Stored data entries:
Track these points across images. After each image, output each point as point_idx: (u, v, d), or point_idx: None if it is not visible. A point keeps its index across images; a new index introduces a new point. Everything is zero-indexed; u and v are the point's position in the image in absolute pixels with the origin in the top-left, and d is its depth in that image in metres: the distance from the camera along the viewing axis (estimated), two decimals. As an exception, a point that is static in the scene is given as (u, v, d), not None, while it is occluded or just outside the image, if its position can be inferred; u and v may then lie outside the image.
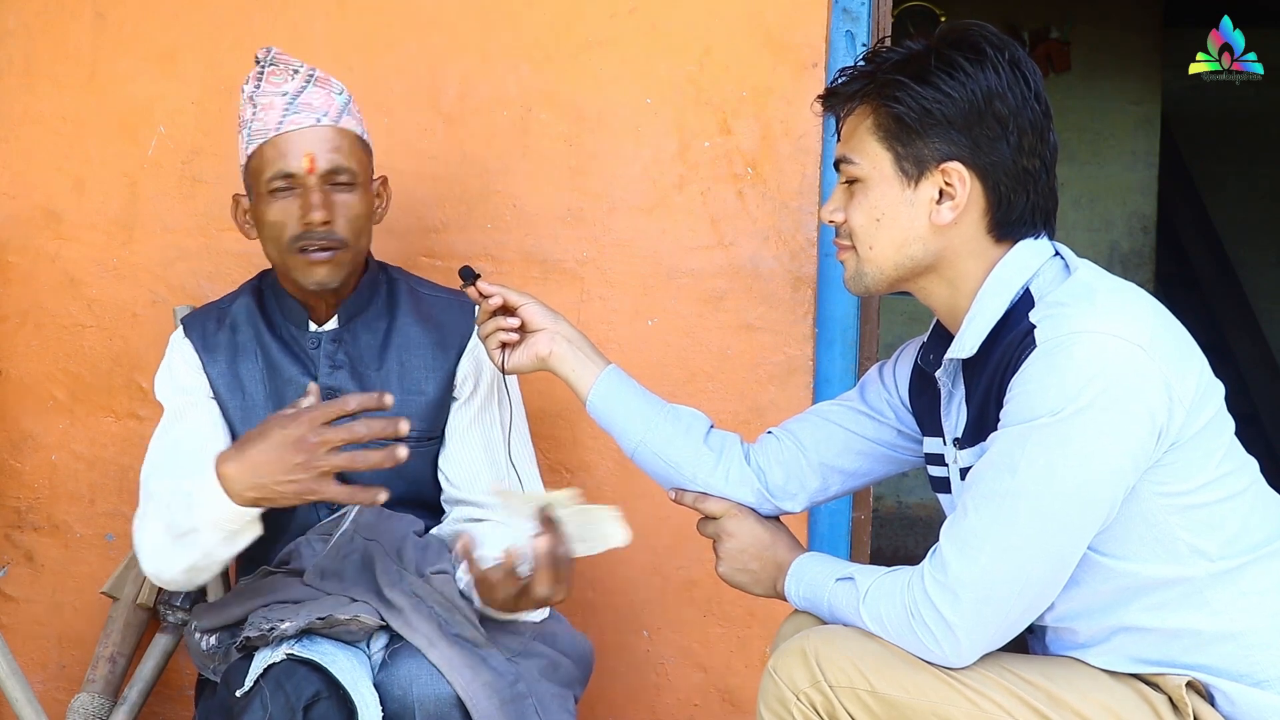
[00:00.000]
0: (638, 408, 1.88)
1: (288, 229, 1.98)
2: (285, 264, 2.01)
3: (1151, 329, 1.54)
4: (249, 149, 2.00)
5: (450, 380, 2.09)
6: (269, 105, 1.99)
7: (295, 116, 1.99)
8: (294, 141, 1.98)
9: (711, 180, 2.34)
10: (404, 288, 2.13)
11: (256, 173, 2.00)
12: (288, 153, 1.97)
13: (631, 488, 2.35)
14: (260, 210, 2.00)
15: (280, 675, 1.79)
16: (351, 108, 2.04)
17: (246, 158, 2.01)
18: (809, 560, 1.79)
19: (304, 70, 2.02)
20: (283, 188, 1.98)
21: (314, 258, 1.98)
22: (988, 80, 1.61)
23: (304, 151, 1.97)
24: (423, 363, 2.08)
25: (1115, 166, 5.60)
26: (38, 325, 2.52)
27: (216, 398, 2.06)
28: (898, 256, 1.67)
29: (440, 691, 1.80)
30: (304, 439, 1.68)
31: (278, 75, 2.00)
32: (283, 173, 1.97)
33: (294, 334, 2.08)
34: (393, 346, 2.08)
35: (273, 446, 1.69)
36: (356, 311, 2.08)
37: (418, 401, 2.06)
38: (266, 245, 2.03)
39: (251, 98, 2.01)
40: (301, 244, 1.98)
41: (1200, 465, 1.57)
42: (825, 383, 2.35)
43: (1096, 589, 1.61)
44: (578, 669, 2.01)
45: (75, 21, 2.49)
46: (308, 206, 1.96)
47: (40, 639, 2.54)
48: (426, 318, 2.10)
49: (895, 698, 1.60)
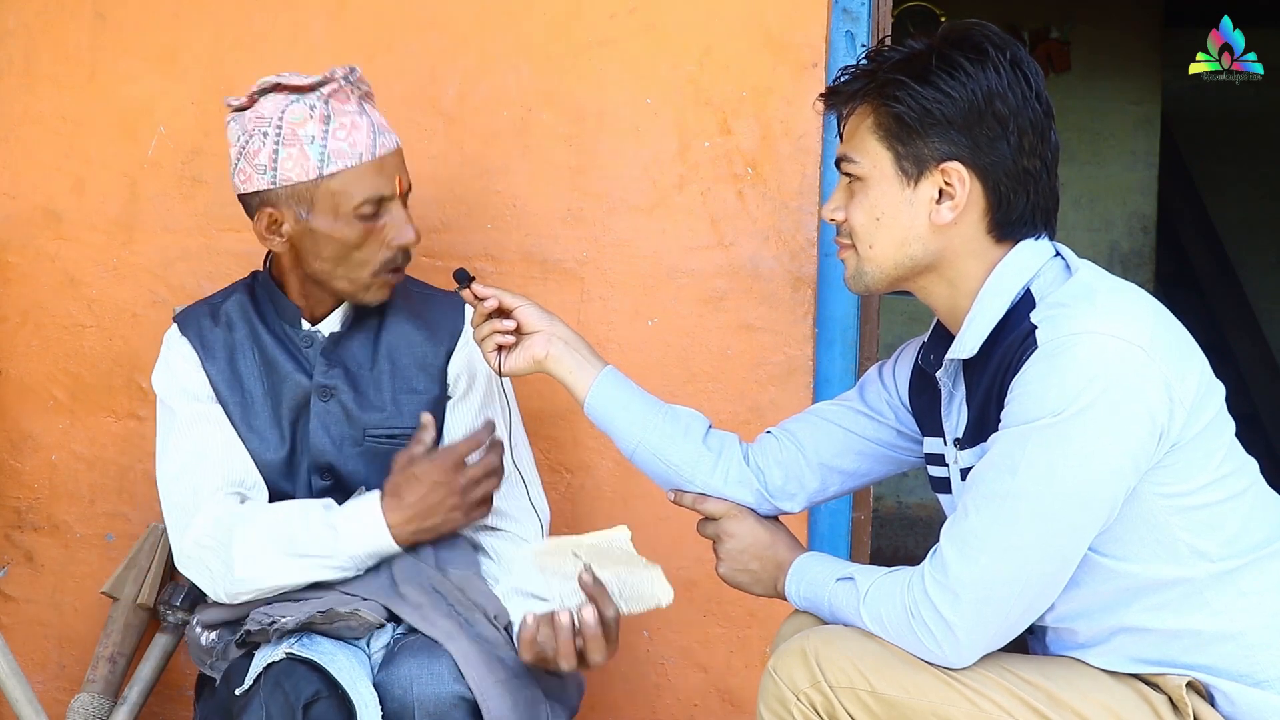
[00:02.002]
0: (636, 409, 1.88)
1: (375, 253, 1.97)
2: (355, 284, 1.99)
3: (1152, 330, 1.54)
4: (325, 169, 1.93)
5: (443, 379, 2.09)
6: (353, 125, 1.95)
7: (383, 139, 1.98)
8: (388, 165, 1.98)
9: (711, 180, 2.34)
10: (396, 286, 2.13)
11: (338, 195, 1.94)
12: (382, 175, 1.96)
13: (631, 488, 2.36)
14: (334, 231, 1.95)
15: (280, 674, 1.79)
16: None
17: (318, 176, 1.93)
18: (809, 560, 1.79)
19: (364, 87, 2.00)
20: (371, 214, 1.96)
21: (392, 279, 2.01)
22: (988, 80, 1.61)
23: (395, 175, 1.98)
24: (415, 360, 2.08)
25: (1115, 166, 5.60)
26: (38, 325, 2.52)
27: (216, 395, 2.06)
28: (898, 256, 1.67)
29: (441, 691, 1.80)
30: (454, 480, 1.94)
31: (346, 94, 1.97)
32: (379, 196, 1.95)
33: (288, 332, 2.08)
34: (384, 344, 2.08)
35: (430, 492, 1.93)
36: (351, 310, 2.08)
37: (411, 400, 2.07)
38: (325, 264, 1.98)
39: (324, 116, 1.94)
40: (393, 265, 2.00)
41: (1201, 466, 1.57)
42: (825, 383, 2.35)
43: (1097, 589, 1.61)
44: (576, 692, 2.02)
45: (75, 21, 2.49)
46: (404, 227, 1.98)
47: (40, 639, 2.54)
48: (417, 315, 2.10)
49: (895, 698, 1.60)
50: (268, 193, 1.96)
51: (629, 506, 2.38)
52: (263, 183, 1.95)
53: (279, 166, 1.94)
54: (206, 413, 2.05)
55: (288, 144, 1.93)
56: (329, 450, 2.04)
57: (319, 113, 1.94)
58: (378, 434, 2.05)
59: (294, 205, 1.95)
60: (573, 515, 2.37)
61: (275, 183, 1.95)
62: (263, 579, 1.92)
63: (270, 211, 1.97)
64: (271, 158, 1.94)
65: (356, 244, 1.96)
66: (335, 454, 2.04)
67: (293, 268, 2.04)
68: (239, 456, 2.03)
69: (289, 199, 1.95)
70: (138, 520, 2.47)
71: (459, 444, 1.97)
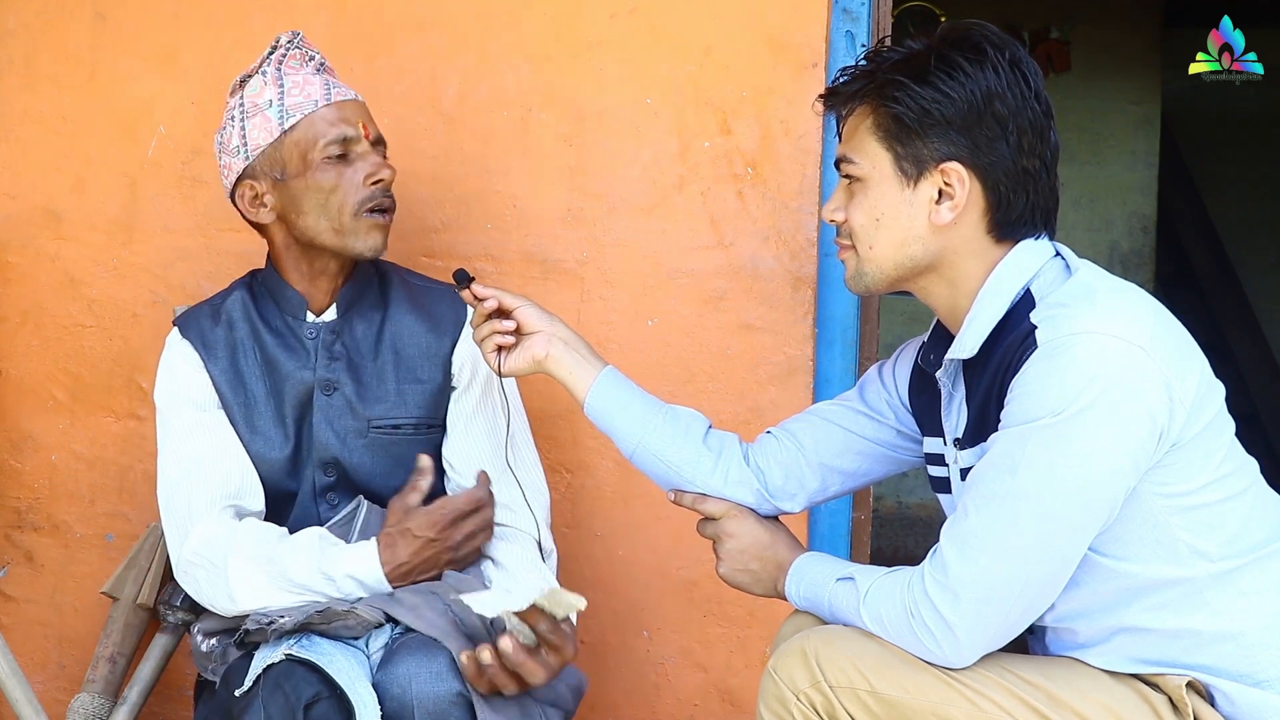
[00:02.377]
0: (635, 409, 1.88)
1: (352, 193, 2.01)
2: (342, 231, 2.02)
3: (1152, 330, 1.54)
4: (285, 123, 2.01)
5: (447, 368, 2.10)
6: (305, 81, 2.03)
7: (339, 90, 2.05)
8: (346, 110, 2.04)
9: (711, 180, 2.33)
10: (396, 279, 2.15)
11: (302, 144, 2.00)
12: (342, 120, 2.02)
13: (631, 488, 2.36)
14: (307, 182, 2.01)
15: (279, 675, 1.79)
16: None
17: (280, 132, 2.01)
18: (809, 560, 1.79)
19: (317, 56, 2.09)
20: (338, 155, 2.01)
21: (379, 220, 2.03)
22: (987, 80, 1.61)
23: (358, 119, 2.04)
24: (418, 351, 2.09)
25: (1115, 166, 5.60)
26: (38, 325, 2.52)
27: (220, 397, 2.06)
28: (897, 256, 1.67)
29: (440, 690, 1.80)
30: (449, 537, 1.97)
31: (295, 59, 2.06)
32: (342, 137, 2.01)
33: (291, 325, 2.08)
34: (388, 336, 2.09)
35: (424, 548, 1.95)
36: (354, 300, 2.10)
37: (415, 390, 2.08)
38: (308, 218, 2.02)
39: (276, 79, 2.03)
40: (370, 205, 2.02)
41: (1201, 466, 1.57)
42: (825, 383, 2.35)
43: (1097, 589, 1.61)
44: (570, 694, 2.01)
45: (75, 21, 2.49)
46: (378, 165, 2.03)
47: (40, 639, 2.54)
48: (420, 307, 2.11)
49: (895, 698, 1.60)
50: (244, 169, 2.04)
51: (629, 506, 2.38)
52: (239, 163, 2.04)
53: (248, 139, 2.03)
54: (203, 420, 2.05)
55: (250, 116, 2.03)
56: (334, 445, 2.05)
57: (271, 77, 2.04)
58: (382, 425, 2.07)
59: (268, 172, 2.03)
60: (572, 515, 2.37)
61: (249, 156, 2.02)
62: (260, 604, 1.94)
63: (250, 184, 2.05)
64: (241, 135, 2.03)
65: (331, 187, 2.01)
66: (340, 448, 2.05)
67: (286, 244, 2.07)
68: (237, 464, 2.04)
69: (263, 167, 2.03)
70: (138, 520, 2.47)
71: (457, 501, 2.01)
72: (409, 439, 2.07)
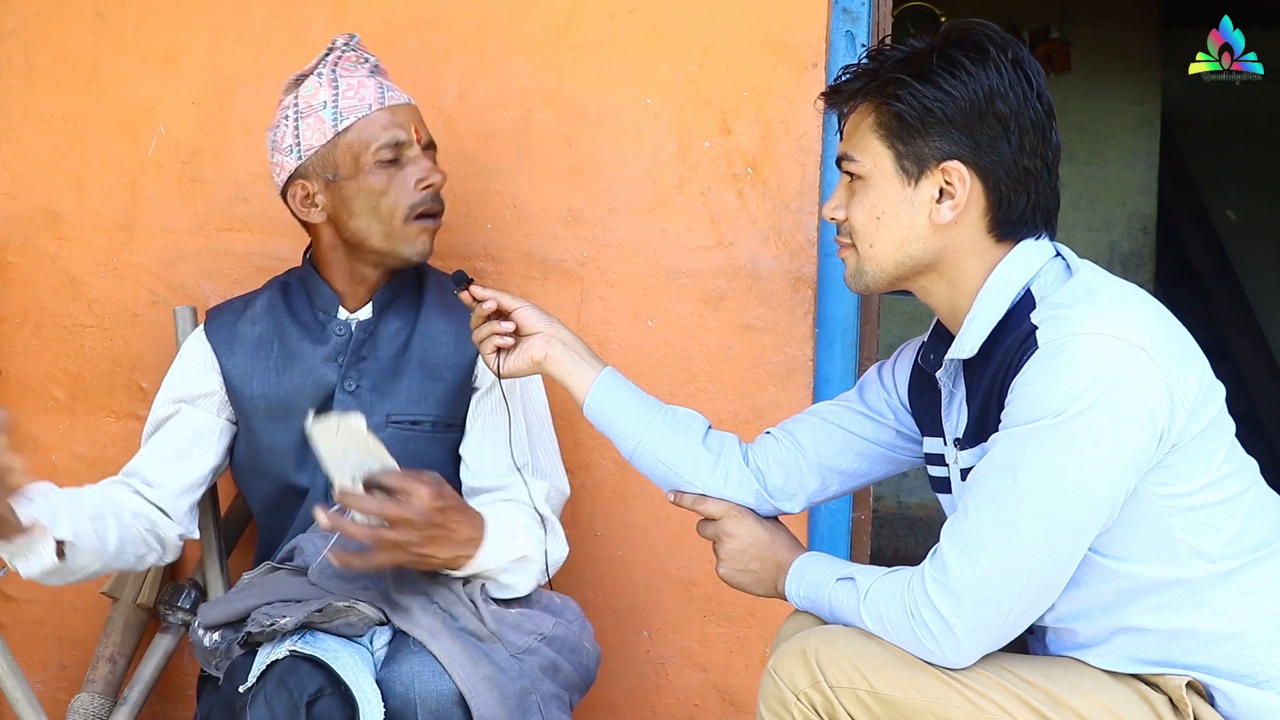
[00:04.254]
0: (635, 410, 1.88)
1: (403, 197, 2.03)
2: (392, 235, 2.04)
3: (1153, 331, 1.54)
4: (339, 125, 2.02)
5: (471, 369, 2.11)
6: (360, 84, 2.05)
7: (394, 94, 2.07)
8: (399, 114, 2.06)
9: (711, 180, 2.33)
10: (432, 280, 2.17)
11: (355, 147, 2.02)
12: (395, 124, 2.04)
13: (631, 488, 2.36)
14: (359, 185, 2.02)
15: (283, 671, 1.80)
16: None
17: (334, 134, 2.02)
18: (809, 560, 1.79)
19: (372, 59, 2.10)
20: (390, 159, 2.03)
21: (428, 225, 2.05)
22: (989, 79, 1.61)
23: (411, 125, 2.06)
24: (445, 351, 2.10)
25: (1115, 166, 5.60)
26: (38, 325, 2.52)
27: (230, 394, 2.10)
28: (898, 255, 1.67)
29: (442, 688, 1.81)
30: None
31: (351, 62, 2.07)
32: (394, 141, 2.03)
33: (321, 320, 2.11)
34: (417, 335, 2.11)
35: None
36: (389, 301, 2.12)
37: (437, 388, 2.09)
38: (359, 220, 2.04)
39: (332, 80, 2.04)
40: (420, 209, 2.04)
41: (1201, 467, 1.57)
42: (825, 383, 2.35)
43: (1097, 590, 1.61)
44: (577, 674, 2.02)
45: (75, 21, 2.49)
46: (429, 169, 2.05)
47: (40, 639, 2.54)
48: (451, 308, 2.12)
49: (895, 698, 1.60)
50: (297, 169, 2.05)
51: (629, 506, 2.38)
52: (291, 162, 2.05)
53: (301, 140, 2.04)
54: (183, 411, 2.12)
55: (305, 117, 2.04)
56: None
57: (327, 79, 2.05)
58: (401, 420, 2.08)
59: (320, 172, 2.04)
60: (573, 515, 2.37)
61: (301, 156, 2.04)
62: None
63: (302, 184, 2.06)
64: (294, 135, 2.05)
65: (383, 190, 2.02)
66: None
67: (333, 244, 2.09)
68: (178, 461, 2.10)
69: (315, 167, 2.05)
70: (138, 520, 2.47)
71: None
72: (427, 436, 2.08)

---

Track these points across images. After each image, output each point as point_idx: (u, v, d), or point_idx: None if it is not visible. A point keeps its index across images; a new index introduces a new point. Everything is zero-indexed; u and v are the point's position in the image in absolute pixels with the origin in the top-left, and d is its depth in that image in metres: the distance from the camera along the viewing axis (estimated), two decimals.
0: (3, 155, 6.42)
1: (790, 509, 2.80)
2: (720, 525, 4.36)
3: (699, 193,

HOW TO COMPLETE THIS TASK:
Would you please repeat only the lines above, beginning at the one that has "40: (301, 244, 1.98)" and stopping after the one that has "50: (268, 193, 1.96)", exactly and with no pictures?

RESULT OF THE TASK:
40: (301, 244, 1.98)
41: (1200, 465, 1.57)
42: (825, 383, 2.35)
43: (1096, 589, 1.61)
44: (578, 669, 2.01)
45: (75, 21, 2.49)
46: (308, 206, 1.96)
47: (40, 639, 2.54)
48: (426, 318, 2.10)
49: (895, 698, 1.60)
[00:02.002]
0: (636, 409, 1.88)
1: (375, 253, 1.97)
2: (355, 284, 1.99)
3: (1152, 330, 1.54)
4: (325, 169, 1.93)
5: (443, 379, 2.09)
6: (353, 125, 1.95)
7: (383, 139, 1.98)
8: (388, 165, 1.98)
9: (711, 180, 2.34)
10: (396, 286, 2.13)
11: (338, 195, 1.94)
12: (382, 175, 1.96)
13: (631, 488, 2.36)
14: (334, 231, 1.95)
15: (280, 674, 1.79)
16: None
17: (318, 176, 1.93)
18: (809, 560, 1.79)
19: (364, 87, 2.00)
20: (371, 214, 1.96)
21: (392, 279, 2.01)
22: (988, 80, 1.61)
23: (395, 175, 1.98)
24: (415, 360, 2.08)
25: (1115, 166, 5.60)
26: (38, 325, 2.52)
27: (216, 395, 2.06)
28: (898, 256, 1.67)
29: (441, 691, 1.80)
30: (454, 480, 1.94)
31: (346, 94, 1.97)
32: (379, 196, 1.95)
33: (288, 332, 2.08)
34: (384, 344, 2.08)
35: (430, 492, 1.93)
36: (351, 310, 2.08)
37: (411, 400, 2.07)
38: (325, 264, 1.98)
39: (324, 116, 1.94)
40: (393, 265, 2.00)
41: (1201, 466, 1.57)
42: (825, 383, 2.35)
43: (1097, 589, 1.61)
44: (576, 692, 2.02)
45: (75, 21, 2.49)
46: (404, 227, 1.98)
47: (40, 639, 2.54)
48: (417, 315, 2.10)
49: (895, 698, 1.60)
50: (268, 193, 1.96)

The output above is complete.